In April of 1895, John (who was called Ronald), his mother, and brother
Hilary
returned to England, while Arthur remained in South Africa with plans to
join his
family when time permits. However, Arthur died on February 15, 1896 as
a result
of a severe hemorrhage he had suffered the previous day. He was suffering
from
rheumatic fever for many months, and never returned to see his family.
After
Arthur's death, the family moved from Birmingham to the hamlet of Sarehole.
In the autumn of 1899 Ronald took the entrance exam for King Edwards School,
but failed to obtain a place. He retook the exam a year later, and was
accepted.
Later that year, the family moved from Sarehole to Moseley, to be closer
to
Birmingham and King Edwards School. During the next few years, the family
moved
a number of times, first from Mosely to King's Heath Station in 1901, then
from
there to Edgbaston in 1902. To save money, Mabel removed the boys from
King
Edwards and enrolled them in St. Philips. However, Ronald won a Scholarship
to
King Edwards in 1903, and returned there to continue his studies.

• • •

Assignment
Answer these questions about the passage on Ronald's early years:
1. On what date did Arthur die?
2. To which hamlet did the family move after Arthur's death?
3. In what year did Ronald win a scholarship to King Edwards School?
The entries are separate material with no connection to the passage.

Keypoint correspondence data
• • •

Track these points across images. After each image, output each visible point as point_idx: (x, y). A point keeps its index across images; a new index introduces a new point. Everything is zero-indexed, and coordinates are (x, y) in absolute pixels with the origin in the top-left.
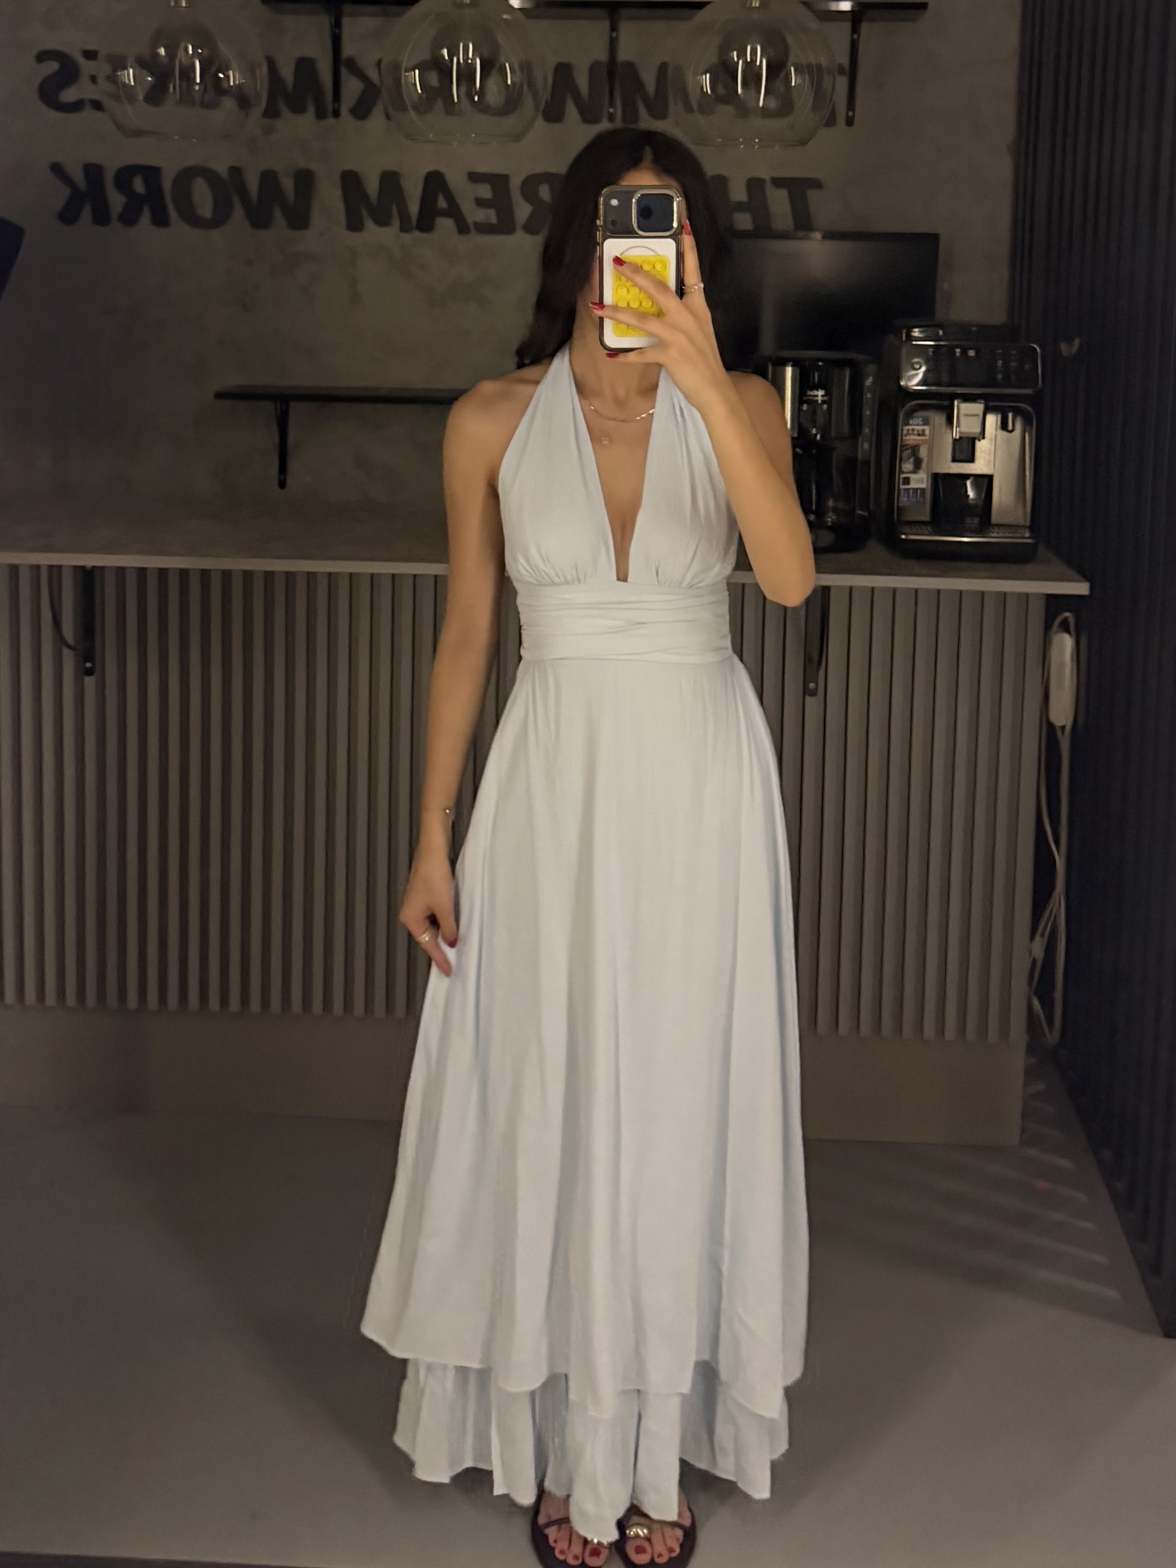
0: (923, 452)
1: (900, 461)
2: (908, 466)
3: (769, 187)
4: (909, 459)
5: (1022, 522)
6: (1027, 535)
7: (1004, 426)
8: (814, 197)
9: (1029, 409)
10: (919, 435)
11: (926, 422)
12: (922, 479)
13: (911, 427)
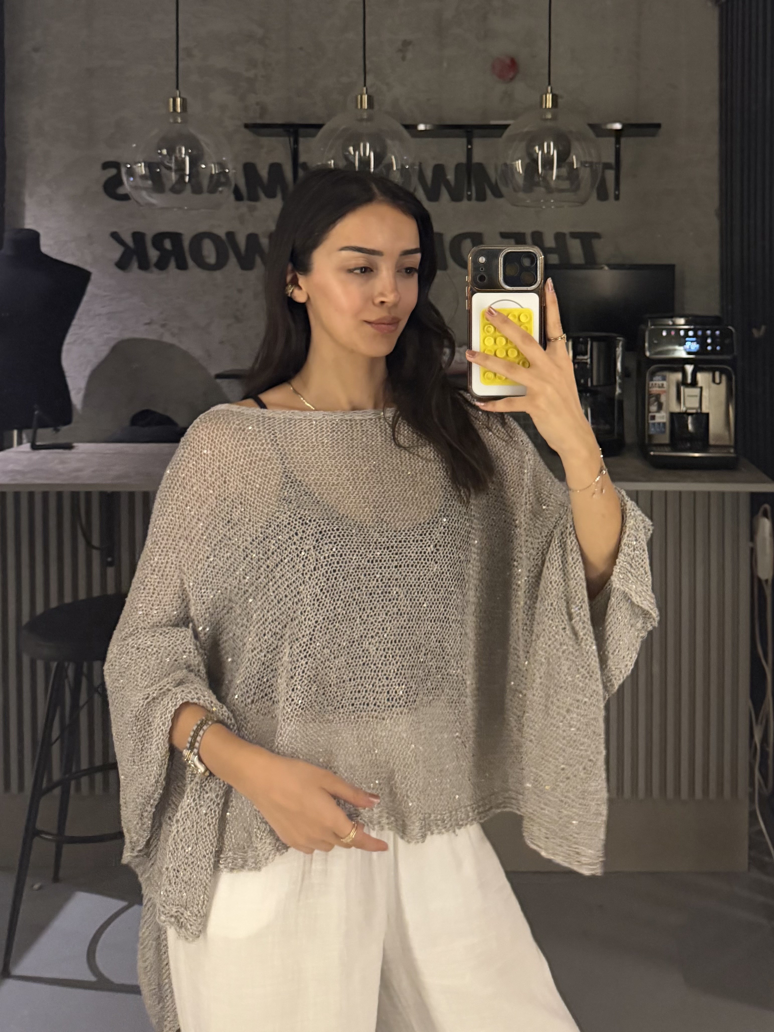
0: (663, 399)
1: (649, 405)
2: (654, 408)
3: (568, 237)
4: (653, 404)
5: (727, 443)
6: (732, 451)
7: (714, 381)
8: (597, 244)
9: (729, 368)
10: (659, 387)
11: (664, 379)
12: (663, 417)
13: (654, 382)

• • •

Your response
1. February 15, 1896
2. Sarehole
3. 1903